Gut, das fühlte sich mit diesem unpassenden Text bestimmt komisch an. Aber als Übung ist es vielleicht auch mal ganz lustig, um zu erkennen, wie wir mit einfachen Bildern im Kopf und kleinen körpersprachlichen Gesten unsere Gefühle und Stimme beeinflussen können. Nun stell dir mal vor, wie überzeugend es erst klingt, wenn der richtige Text mit dem passenden Subtext versehen ist. Wenn Gefühl, Körpersprache und Text zusammenpassen, dann können wir mit unserer Stimme berühren, bewegen und überzeugen.
Farben für Fortgeschrittene
Achtung, dieser Tipp ist vielleicht nicht unbedingt für jeden geeignet, aber für manche Sänger/innen mit viel Vorstellungskraft funktioniert auch das. Hier ein kleiner Impuls: du kannst auch mit richtigen Farben arbeiten. Also wenn du eine Phrase singst, stell dir vor, du würdest es in der Farbe Grün singen. Oder du singst es in einem knalligen Rot und danach in einem sanften Himmelblau. Zugegeben, das klingt erst einmal etwas verrückt. Doch auch Farben wirken sich auf unser Gemüt aus. Die meisten von uns sind sehr wohl in der Lage, sich darunter etwas vorzustellen. Mit etwas Aufgeschlossenheit und Mut zum Experimentieren sind wir sogar fähig, den Klang, also unsere Stimmfarbe zu beeinflussen. Dann kann man seinen Songtext ganz einfach farbig markieren. Probier es aus und denk nicht an richtig und falsch. Beobachte einfach, welche Feinheiten und Facetten dadurch in deiner Stimme zum Vorscheinen kommen.
Fazit:
Hast du die Beispiele mal ausprobiert und vielleicht eine interessante neue Seite an dir entdeckt, die deiner Stimme und deiner Präsenz sehr schmeichelt? Das wäre doch super! Vielleicht kannst du so ein paar neue Farben und Facetten in deine Stimme bringen und dem Zuhörer überraschende Gänsehautmomente schaffen und für Abwechslung in deinen Songs sorgen. Welche Imaginationen und Hilfsmittel fallen dir noch ein? Und welche Vorstellungen funktionieren für dich besonders gut? Gern kannst du einen Kommentar zu diesem Thema hinterlassen und weitere Anregungen geben. Ich freue mich, dass du auf musifiziert.de vorbeigeschaut hast. Bis bald.

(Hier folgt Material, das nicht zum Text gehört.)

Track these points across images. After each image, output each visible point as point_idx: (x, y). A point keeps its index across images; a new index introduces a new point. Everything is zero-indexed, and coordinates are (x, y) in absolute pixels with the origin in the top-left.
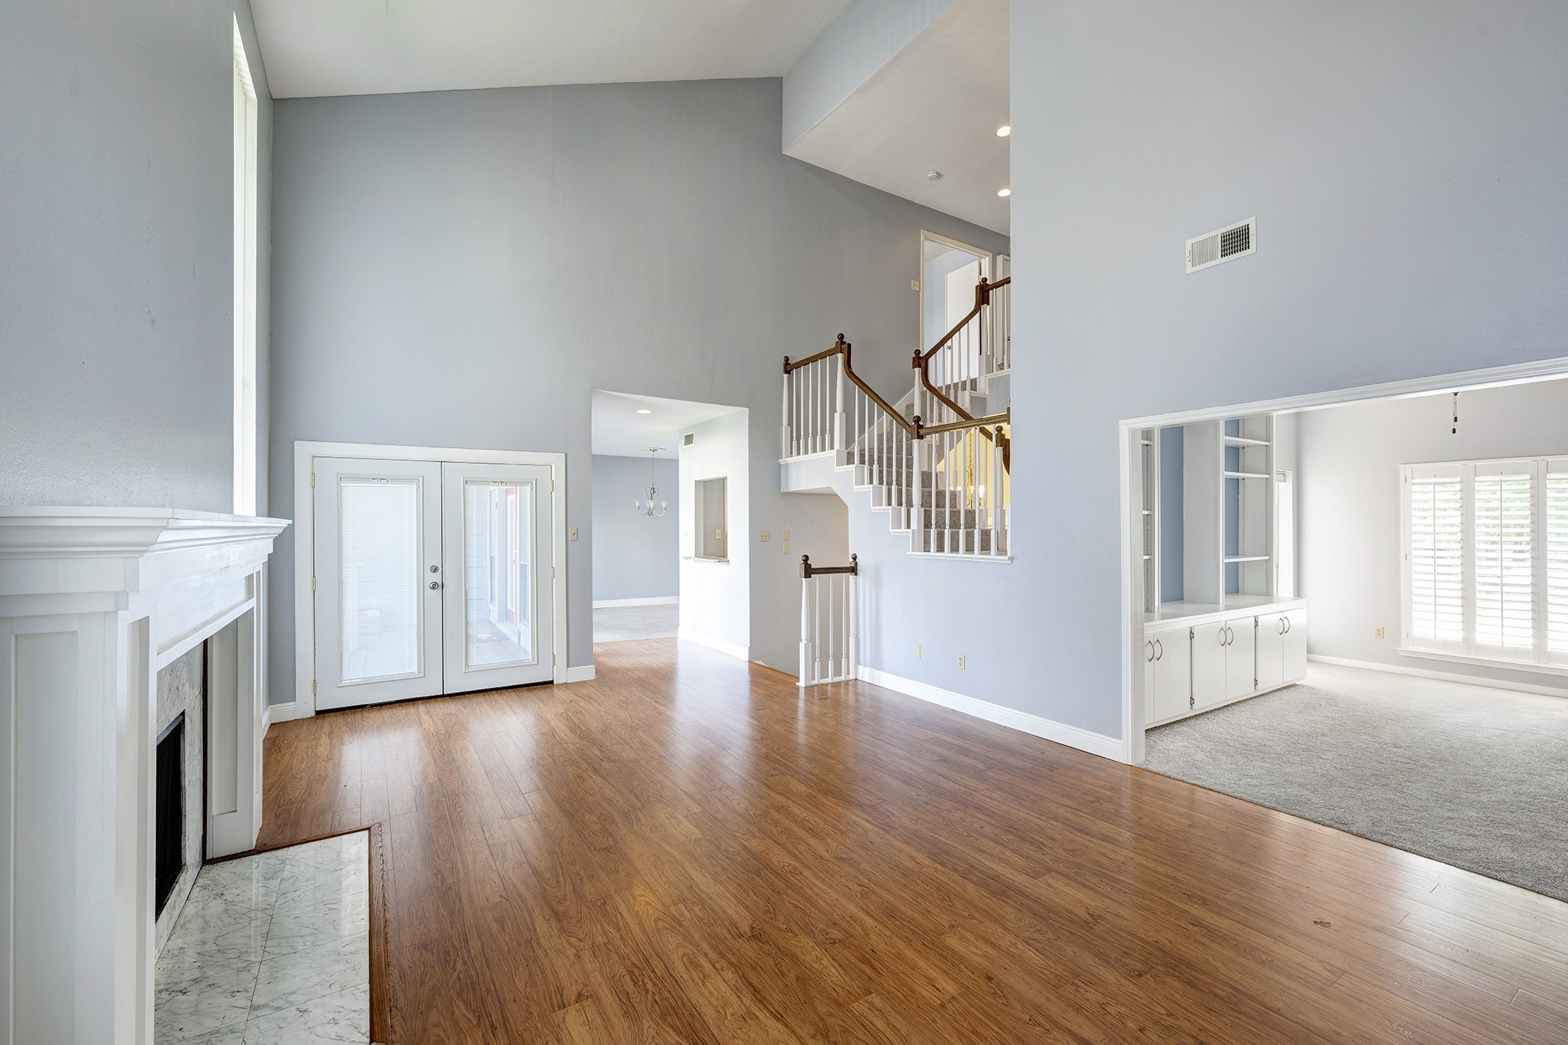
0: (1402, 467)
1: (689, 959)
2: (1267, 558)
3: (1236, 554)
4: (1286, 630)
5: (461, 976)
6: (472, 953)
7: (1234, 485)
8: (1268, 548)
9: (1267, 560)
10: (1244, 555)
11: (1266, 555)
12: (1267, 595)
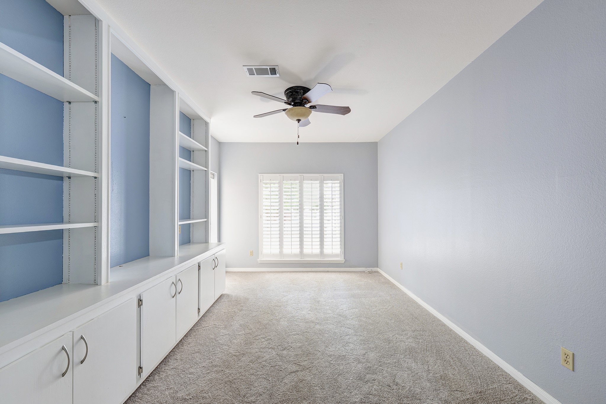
0: (260, 175)
2: (205, 220)
3: (189, 218)
4: (216, 266)
7: (187, 174)
8: (206, 215)
9: (205, 221)
10: (193, 219)
11: (205, 219)
12: (206, 243)
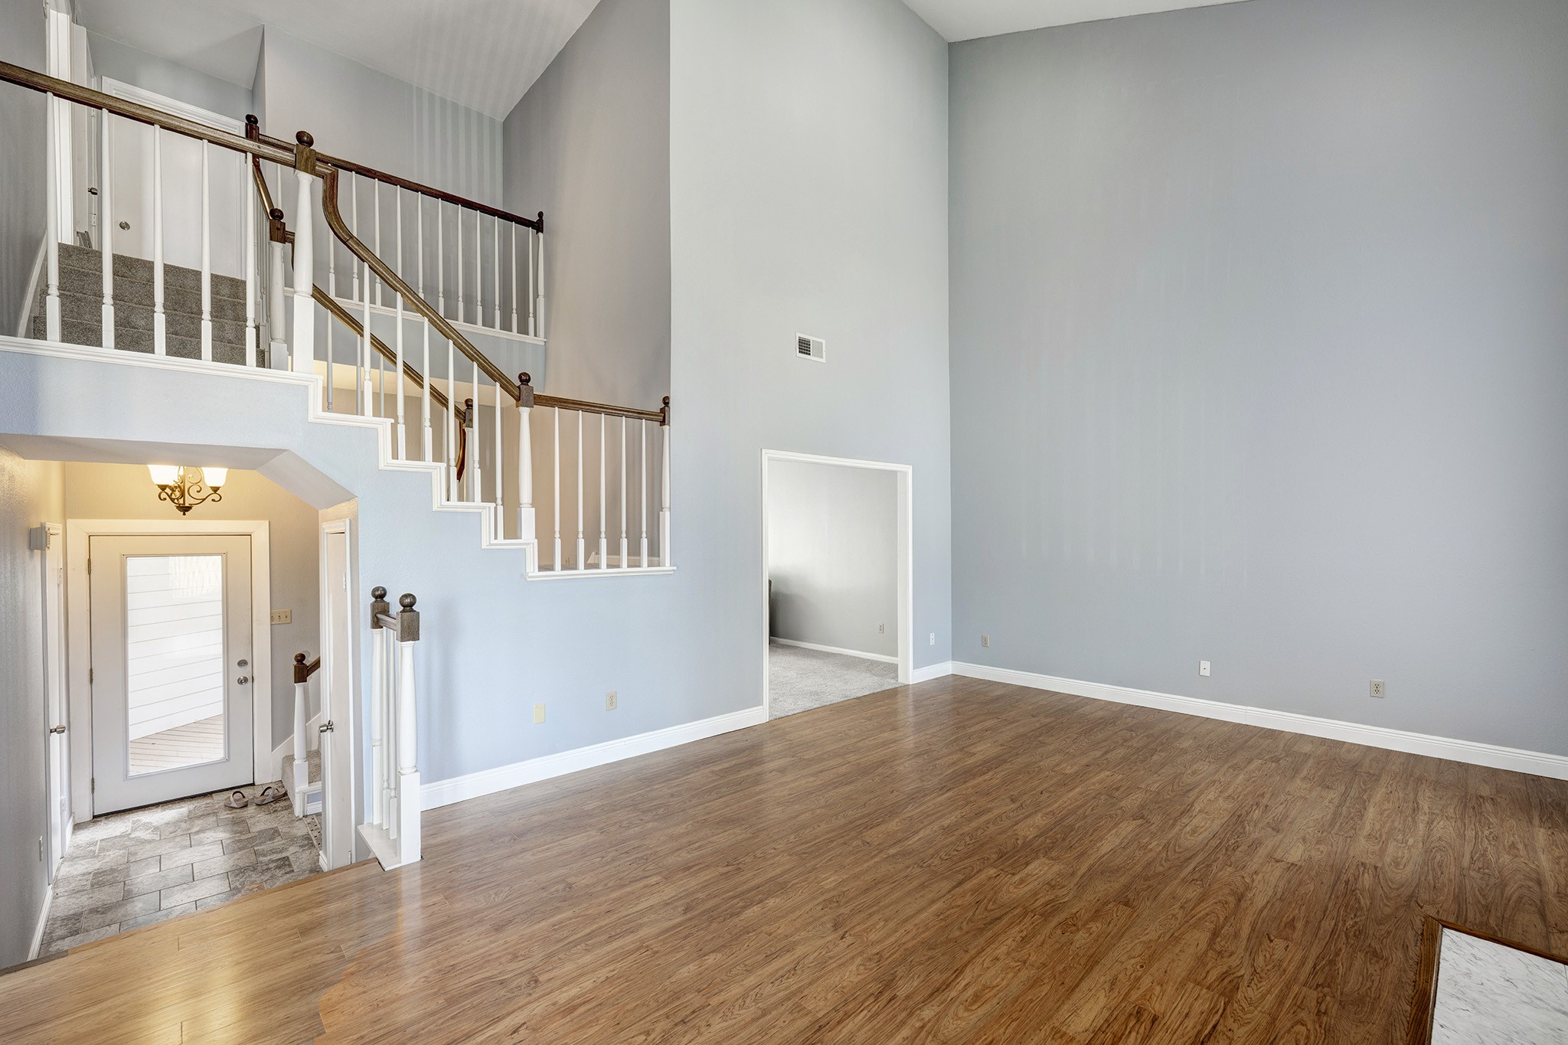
1: (971, 1004)
5: (1353, 916)
6: (1334, 922)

Mit dem Thema “Klangfarben” beschäftige ich mich auch gerade…allerdings nicht beim Singen, sondern auf der Querflöte.
Ich stelle mir dabei manchmal vor, wie ein anderes Instrument zu klingen (Trompete, Blockflöte…). Dadurch habe ich eine gute Orientierung, wie der Klang sein soll.
Vielleicht funktioniert das ja auch für Sänger?